**Task details:** Copy out every line of text in the records below without changing a word, and omit the pictures from your answer.

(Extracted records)
□ □ □ □ □ □ □

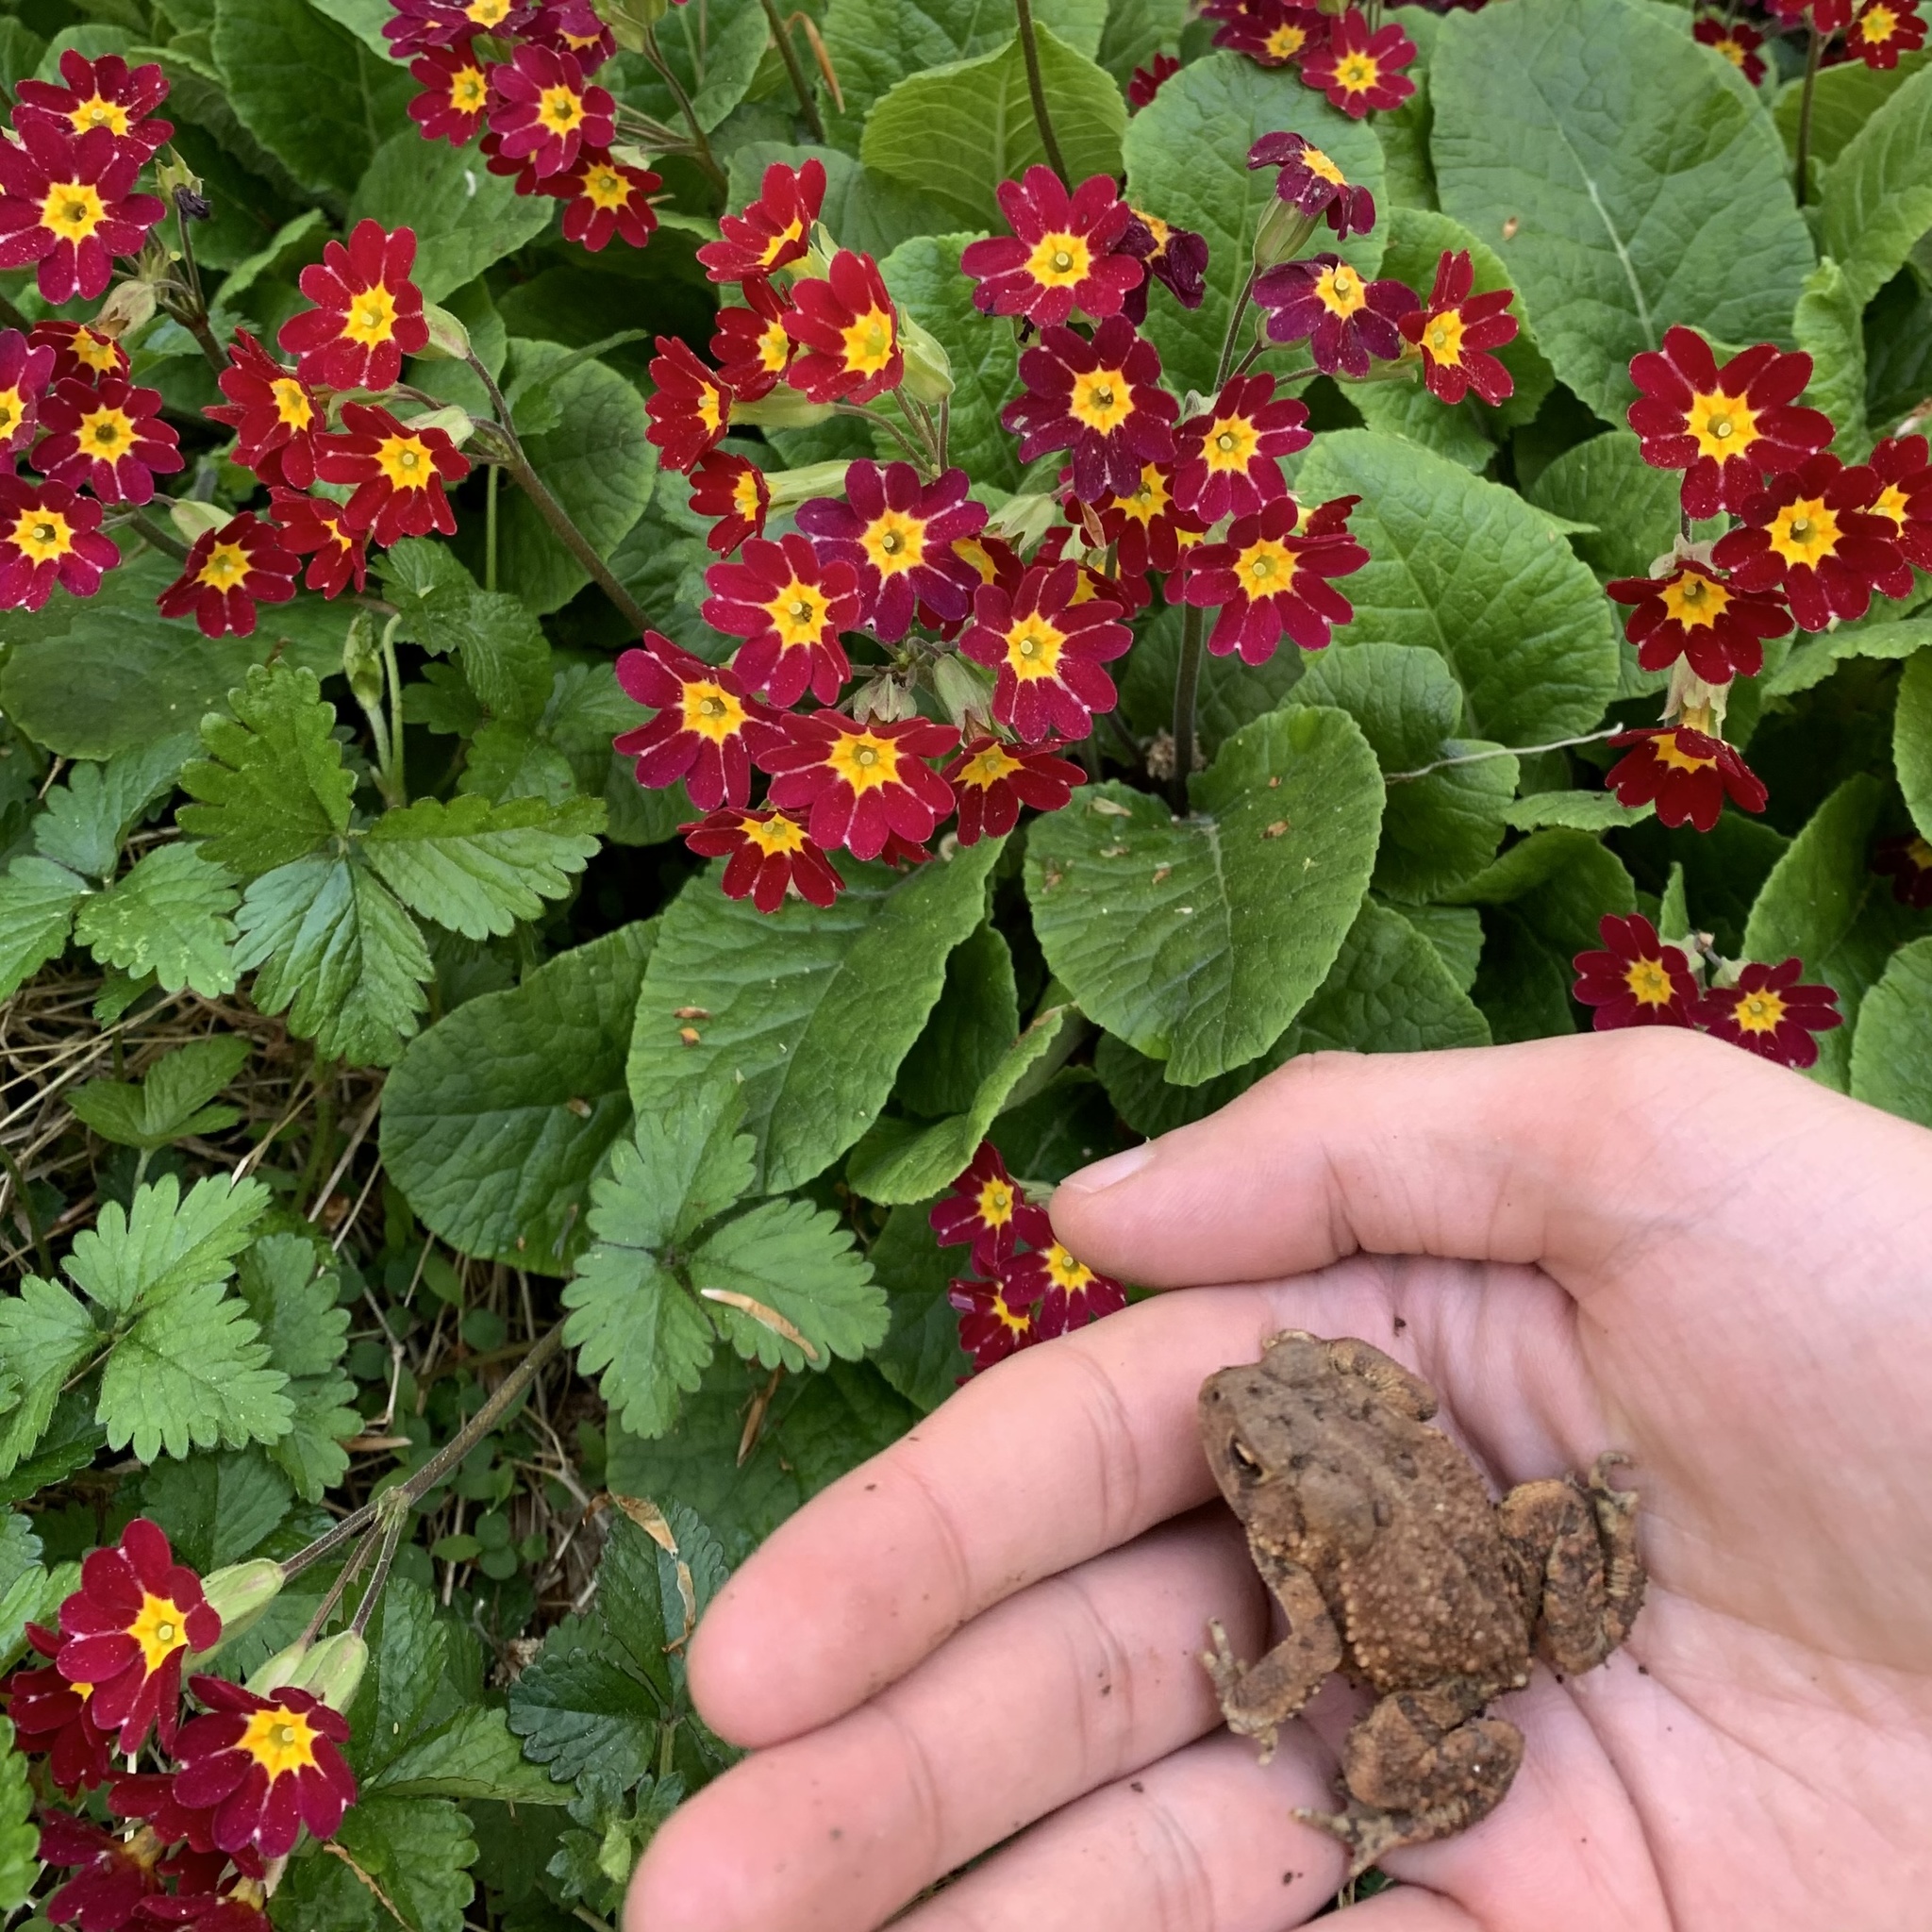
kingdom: Animalia
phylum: Chordata
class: Amphibia
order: Anura
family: Bufonidae
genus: Anaxyrus
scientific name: Anaxyrus americanus
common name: American toad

□ □ □ □ □ □ □

**Final result:**
kingdom: Animalia
phylum: Chordata
class: Amphibia
order: Anura
family: Bufonidae
genus: Anaxyrus
scientific name: Anaxyrus americanus
common name: American toad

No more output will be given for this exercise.